Records taken from a dataset
_ _ _ _
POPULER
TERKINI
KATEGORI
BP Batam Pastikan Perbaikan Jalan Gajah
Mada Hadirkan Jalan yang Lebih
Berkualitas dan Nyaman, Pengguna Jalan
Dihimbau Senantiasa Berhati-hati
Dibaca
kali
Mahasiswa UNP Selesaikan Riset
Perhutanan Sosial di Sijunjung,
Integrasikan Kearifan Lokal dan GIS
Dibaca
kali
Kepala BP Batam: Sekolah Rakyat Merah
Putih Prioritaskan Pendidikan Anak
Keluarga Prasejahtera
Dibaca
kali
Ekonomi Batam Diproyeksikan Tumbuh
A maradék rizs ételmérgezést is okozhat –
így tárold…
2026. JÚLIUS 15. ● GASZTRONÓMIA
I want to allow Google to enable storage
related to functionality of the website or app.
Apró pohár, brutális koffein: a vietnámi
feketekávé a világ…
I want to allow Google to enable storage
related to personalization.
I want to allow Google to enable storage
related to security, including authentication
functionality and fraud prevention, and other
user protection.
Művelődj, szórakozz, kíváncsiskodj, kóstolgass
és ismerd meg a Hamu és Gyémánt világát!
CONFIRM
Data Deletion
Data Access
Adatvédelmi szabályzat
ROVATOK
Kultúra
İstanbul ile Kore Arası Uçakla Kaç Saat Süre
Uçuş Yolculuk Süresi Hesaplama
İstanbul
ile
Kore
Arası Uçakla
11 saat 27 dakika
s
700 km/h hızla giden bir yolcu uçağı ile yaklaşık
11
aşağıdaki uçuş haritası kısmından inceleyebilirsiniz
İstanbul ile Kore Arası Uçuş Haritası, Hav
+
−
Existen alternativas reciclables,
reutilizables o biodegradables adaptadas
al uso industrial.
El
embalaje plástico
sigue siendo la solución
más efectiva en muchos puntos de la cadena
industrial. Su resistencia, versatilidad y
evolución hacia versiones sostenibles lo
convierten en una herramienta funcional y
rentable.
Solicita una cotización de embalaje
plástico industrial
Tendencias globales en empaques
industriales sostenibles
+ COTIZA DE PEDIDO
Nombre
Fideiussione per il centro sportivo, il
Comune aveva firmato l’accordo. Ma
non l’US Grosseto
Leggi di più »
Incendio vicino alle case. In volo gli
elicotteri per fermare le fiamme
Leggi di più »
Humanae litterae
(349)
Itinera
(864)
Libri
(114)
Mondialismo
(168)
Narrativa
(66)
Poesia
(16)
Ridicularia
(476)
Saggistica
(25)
_ _ _ _
What the exercise asks
Retype every line of the listing above word for word, in the same order.

Answer box
POPULER
TERKINI
KATEGORI
BP Batam Pastikan Perbaikan Jalan Gajah
Mada Hadirkan Jalan yang Lebih
Berkualitas dan Nyaman, Pengguna Jalan
Dihimbau Senantiasa Berhati-hati
Dibaca
kali
Mahasiswa UNP Selesaikan Riset
Perhutanan Sosial di Sijunjung,
Integrasikan Kearifan Lokal dan GIS
Dibaca
kali
Kepala BP Batam: Sekolah Rakyat Merah
Putih Prioritaskan Pendidikan Anak
Keluarga Prasejahtera
Dibaca
kali
Ekonomi Batam Diproyeksikan Tumbuh
A maradék rizs ételmérgezést is okozhat –
így tárold…
2026. JÚLIUS 15. ● GASZTRONÓMIA
I want to allow Google to enable storage
related to functionality of the website or app.
Apró pohár, brutális koffein: a vietnámi
feketekávé a világ…
I want to allow Google to enable storage
related to personalization.
I want to allow Google to enable storage
related to security, including authentication
functionality and fraud prevention, and other
user protection.
Művelődj, szórakozz, kíváncsiskodj, kóstolgass
és ismerd meg a Hamu és Gyémánt világát!
CONFIRM
Data Deletion
Data Access
Adatvédelmi szabályzat
ROVATOK
Kultúra
İstanbul ile Kore Arası Uçakla Kaç Saat Süre
Uçuş Yolculuk Süresi Hesaplama
İstanbul
ile
Kore
Arası Uçakla
11 saat 27 dakika
s
700 km/h hızla giden bir yolcu uçağı ile yaklaşık
11
aşağıdaki uçuş haritası kısmından inceleyebilirsiniz
İstanbul ile Kore Arası Uçuş Haritası, Hav
+
−
Existen alternativas reciclables,
reutilizables o biodegradables adaptadas
al uso industrial.
El
embalaje plástico
sigue siendo la solución
más efectiva en muchos puntos de la cadena
industrial. Su resistencia, versatilidad y
evolución hacia versiones sostenibles lo
convierten en una herramienta funcional y
rentable.
Solicita una cotización de embalaje
plástico industrial
Tendencias globales en empaques
industriales sostenibles
+ COTIZA DE PEDIDO
Nombre
Fideiussione per il centro sportivo, il
Comune aveva firmato l’accordo. Ma
non l’US Grosseto
Leggi di più »
Incendio vicino alle case. In volo gli
elicotteri per fermare le fiamme
Leggi di più »
Humanae litterae
(349)
Itinera
(864)
Libri
(114)
Mondialismo
(168)
Narrativa
(66)
Poesia
(16)
Ridicularia
(476)
Saggistica
(25)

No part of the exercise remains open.